> _Available records_:
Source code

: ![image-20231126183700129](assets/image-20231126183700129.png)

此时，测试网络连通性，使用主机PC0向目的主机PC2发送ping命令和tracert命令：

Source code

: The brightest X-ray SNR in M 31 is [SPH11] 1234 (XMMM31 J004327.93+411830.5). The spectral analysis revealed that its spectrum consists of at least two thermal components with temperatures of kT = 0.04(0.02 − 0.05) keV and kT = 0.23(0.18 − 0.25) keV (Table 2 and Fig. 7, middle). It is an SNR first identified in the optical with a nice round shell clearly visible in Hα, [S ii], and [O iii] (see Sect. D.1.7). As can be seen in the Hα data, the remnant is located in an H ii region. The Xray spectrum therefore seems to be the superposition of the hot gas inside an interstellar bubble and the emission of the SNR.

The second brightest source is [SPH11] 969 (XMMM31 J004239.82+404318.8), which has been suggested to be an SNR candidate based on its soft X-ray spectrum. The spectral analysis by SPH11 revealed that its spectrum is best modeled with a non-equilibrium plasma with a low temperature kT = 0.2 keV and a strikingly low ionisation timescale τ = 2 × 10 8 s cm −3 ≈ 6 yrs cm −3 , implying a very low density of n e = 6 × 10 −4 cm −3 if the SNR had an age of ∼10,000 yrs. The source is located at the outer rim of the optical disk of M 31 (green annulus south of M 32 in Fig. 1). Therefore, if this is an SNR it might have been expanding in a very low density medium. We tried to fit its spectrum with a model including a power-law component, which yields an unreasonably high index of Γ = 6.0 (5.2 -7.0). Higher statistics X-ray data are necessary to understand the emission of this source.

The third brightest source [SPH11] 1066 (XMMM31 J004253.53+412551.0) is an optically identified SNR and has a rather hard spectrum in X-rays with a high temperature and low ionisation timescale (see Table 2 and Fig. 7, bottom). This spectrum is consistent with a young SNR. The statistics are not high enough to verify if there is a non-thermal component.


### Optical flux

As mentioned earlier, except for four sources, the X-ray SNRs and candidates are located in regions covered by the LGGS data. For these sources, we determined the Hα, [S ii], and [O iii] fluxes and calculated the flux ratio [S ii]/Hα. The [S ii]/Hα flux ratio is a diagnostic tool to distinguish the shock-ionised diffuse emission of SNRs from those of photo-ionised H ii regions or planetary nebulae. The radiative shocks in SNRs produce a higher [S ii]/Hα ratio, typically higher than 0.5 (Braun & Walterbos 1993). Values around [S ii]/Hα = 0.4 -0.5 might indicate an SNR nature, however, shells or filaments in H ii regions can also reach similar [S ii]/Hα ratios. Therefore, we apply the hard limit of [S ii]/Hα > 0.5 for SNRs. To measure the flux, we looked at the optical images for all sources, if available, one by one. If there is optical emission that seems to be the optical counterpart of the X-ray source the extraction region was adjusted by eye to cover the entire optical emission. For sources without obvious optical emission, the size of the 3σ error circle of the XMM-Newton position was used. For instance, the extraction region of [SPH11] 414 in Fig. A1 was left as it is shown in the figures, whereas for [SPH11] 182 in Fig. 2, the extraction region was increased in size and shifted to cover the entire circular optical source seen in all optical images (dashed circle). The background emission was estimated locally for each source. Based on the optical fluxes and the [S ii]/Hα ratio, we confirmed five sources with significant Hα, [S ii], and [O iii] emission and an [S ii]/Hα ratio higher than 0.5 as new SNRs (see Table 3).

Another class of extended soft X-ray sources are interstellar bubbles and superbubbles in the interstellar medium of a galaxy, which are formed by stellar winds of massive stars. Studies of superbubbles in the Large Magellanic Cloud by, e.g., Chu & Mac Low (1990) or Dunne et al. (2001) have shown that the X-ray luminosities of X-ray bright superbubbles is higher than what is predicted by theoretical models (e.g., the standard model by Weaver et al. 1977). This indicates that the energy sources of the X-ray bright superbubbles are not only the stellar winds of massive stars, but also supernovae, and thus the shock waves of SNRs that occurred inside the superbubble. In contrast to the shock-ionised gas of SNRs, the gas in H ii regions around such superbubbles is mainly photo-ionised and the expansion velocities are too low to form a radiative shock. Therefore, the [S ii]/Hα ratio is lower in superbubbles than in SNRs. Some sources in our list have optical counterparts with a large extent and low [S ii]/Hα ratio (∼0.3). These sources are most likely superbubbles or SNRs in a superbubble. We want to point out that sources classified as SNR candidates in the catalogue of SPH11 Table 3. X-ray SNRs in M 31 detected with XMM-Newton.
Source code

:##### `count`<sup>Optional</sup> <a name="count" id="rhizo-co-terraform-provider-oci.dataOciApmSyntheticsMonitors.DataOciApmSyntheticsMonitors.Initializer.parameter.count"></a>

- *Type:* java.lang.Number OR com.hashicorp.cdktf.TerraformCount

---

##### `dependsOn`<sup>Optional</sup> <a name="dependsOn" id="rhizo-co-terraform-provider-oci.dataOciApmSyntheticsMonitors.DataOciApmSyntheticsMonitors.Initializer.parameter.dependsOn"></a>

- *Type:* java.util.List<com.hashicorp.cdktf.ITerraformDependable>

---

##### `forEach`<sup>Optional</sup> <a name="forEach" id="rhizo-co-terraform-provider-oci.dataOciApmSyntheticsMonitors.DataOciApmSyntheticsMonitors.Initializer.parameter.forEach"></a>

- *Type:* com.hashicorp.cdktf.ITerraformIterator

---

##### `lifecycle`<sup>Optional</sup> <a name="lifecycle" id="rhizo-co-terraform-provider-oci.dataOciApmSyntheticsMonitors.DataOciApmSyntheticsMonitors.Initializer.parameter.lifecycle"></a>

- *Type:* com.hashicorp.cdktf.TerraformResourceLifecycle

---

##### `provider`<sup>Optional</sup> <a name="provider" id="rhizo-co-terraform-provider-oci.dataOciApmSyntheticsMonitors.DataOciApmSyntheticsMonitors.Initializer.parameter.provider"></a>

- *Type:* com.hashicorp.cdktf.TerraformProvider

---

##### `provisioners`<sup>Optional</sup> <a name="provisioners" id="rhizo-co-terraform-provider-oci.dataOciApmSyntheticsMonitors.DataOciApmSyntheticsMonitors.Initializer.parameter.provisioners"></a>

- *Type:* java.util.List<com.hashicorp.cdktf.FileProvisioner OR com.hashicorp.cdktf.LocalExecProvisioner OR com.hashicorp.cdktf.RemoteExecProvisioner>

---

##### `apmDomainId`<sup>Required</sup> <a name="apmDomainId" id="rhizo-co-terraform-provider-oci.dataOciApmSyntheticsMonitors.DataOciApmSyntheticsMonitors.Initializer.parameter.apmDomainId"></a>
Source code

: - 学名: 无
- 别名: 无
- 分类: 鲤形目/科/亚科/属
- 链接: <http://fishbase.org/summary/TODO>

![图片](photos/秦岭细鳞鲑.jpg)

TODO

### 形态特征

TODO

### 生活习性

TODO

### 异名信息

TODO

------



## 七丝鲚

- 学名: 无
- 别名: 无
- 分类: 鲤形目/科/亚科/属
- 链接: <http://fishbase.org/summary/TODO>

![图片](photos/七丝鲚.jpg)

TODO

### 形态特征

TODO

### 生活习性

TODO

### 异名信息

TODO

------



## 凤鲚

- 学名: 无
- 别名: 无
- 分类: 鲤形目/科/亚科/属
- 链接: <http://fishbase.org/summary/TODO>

> _What is being asked_: The whole listing above needs to be reproduced exactly.

> _Response to this task_:
Source code

: ![image-20231126183700129](assets/image-20231126183700129.png)

此时，测试网络连通性，使用主机PC0向目的主机PC2发送ping命令和tracert命令：

Source code

: The brightest X-ray SNR in M 31 is [SPH11] 1234 (XMMM31 J004327.93+411830.5). The spectral analysis revealed that its spectrum consists of at least two thermal components with temperatures of kT = 0.04(0.02 − 0.05) keV and kT = 0.23(0.18 − 0.25) keV (Table 2 and Fig. 7, middle). It is an SNR first identified in the optical with a nice round shell clearly visible in Hα, [S ii], and [O iii] (see Sect. D.1.7). As can be seen in the Hα data, the remnant is located in an H ii region. The Xray spectrum therefore seems to be the superposition of the hot gas inside an interstellar bubble and the emission of the SNR.

The second brightest source is [SPH11] 969 (XMMM31 J004239.82+404318.8), which has been suggested to be an SNR candidate based on its soft X-ray spectrum. The spectral analysis by SPH11 revealed that its spectrum is best modeled with a non-equilibrium plasma with a low temperature kT = 0.2 keV and a strikingly low ionisation timescale τ = 2 × 10 8 s cm −3 ≈ 6 yrs cm −3 , implying a very low density of n e = 6 × 10 −4 cm −3 if the SNR had an age of ∼10,000 yrs. The source is located at the outer rim of the optical disk of M 31 (green annulus south of M 32 in Fig. 1). Therefore, if this is an SNR it might have been expanding in a very low density medium. We tried to fit its spectrum with a model including a power-law component, which yields an unreasonably high index of Γ = 6.0 (5.2 -7.0). Higher statistics X-ray data are necessary to understand the emission of this source.

The third brightest source [SPH11] 1066 (XMMM31 J004253.53+412551.0) is an optically identified SNR and has a rather hard spectrum in X-rays with a high temperature and low ionisation timescale (see Table 2 and Fig. 7, bottom). This spectrum is consistent with a young SNR. The statistics are not high enough to verify if there is a non-thermal component.


### Optical flux

As mentioned earlier, except for four sources, the X-ray SNRs and candidates are located in regions covered by the LGGS data. For these sources, we determined the Hα, [S ii], and [O iii] fluxes and calculated the flux ratio [S ii]/Hα. The [S ii]/Hα flux ratio is a diagnostic tool to distinguish the shock-ionised diffuse emission of SNRs from those of photo-ionised H ii regions or planetary nebulae. The radiative shocks in SNRs produce a higher [S ii]/Hα ratio, typically higher than 0.5 (Braun & Walterbos 1993). Values around [S ii]/Hα = 0.4 -0.5 might indicate an SNR nature, however, shells or filaments in H ii regions can also reach similar [S ii]/Hα ratios. Therefore, we apply the hard limit of [S ii]/Hα > 0.5 for SNRs. To measure the flux, we looked at the optical images for all sources, if available, one by one. If there is optical emission that seems to be the optical counterpart of the X-ray source the extraction region was adjusted by eye to cover the entire optical emission. For sources without obvious optical emission, the size of the 3σ error circle of the XMM-Newton position was used. For instance, the extraction region of [SPH11] 414 in Fig. A1 was left as it is shown in the figures, whereas for [SPH11] 182 in Fig. 2, the extraction region was increased in size and shifted to cover the entire circular optical source seen in all optical images (dashed circle). The background emission was estimated locally for each source. Based on the optical fluxes and the [S ii]/Hα ratio, we confirmed five sources with significant Hα, [S ii], and [O iii] emission and an [S ii]/Hα ratio higher than 0.5 as new SNRs (see Table 3).

Another class of extended soft X-ray sources are interstellar bubbles and superbubbles in the interstellar medium of a galaxy, which are formed by stellar winds of massive stars. Studies of superbubbles in the Large Magellanic Cloud by, e.g., Chu & Mac Low (1990) or Dunne et al. (2001) have shown that the X-ray luminosities of X-ray bright superbubbles is higher than what is predicted by theoretical models (e.g., the standard model by Weaver et al. 1977). This indicates that the energy sources of the X-ray bright superbubbles are not only the stellar winds of massive stars, but also supernovae, and thus the shock waves of SNRs that occurred inside the superbubble. In contrast to the shock-ionised gas of SNRs, the gas in H ii regions around such superbubbles is mainly photo-ionised and the expansion velocities are too low to form a radiative shock. Therefore, the [S ii]/Hα ratio is lower in superbubbles than in SNRs. Some sources in our list have optical counterparts with a large extent and low [S ii]/Hα ratio (∼0.3). These sources are most likely superbubbles or SNRs in a superbubble. We want to point out that sources classified as SNR candidates in the catalogue of SPH11 Table 3. X-ray SNRs in M 31 detected with XMM-Newton.
Source code

:##### `count`<sup>Optional</sup> <a name="count" id="rhizo-co-terraform-provider-oci.dataOciApmSyntheticsMonitors.DataOciApmSyntheticsMonitors.Initializer.parameter.count"></a>

- *Type:* java.lang.Number OR com.hashicorp.cdktf.TerraformCount

---

##### `dependsOn`<sup>Optional</sup> <a name="dependsOn" id="rhizo-co-terraform-provider-oci.dataOciApmSyntheticsMonitors.DataOciApmSyntheticsMonitors.Initializer.parameter.dependsOn"></a>

- *Type:* java.util.List<com.hashicorp.cdktf.ITerraformDependable>

---

##### `forEach`<sup>Optional</sup> <a name="forEach" id="rhizo-co-terraform-provider-oci.dataOciApmSyntheticsMonitors.DataOciApmSyntheticsMonitors.Initializer.parameter.forEach"></a>

- *Type:* com.hashicorp.cdktf.ITerraformIterator

---

##### `lifecycle`<sup>Optional</sup> <a name="lifecycle" id="rhizo-co-terraform-provider-oci.dataOciApmSyntheticsMonitors.DataOciApmSyntheticsMonitors.Initializer.parameter.lifecycle"></a>

- *Type:* com.hashicorp.cdktf.TerraformResourceLifecycle

---

##### `provider`<sup>Optional</sup> <a name="provider" id="rhizo-co-terraform-provider-oci.dataOciApmSyntheticsMonitors.DataOciApmSyntheticsMonitors.Initializer.parameter.provider"></a>

- *Type:* com.hashicorp.cdktf.TerraformProvider

---

##### `provisioners`<sup>Optional</sup> <a name="provisioners" id="rhizo-co-terraform-provider-oci.dataOciApmSyntheticsMonitors.DataOciApmSyntheticsMonitors.Initializer.parameter.provisioners"></a>

- *Type:* java.util.List<com.hashicorp.cdktf.FileProvisioner OR com.hashicorp.cdktf.LocalExecProvisioner OR com.hashicorp.cdktf.RemoteExecProvisioner>

---

##### `apmDomainId`<sup>Required</sup> <a name="apmDomainId" id="rhizo-co-terraform-provider-oci.dataOciApmSyntheticsMonitors.DataOciApmSyntheticsMonitors.Initializer.parameter.apmDomainId"></a>
Source code

: - 学名: 无
- 别名: 无
- 分类: 鲤形目/科/亚科/属
- 链接: <http://fishbase.org/summary/TODO>

![图片](photos/秦岭细鳞鲑.jpg)

TODO

### 形态特征

TODO

### 生活习性

TODO

### 异名信息

TODO

------



## 七丝鲚

- 学名: 无
- 别名: 无
- 分类: 鲤形目/科/亚科/属
- 链接: <http://fishbase.org/summary/TODO>

![图片](photos/七丝鲚.jpg)

TODO

### 形态特征

TODO

### 生活习性

TODO

### 异名信息

TODO

------



## 凤鲚

- 学名: 无
- 别名: 无
- 分类: 鲤形目/科/亚科/属
- 链接: <http://fishbase.org/summary/TODO>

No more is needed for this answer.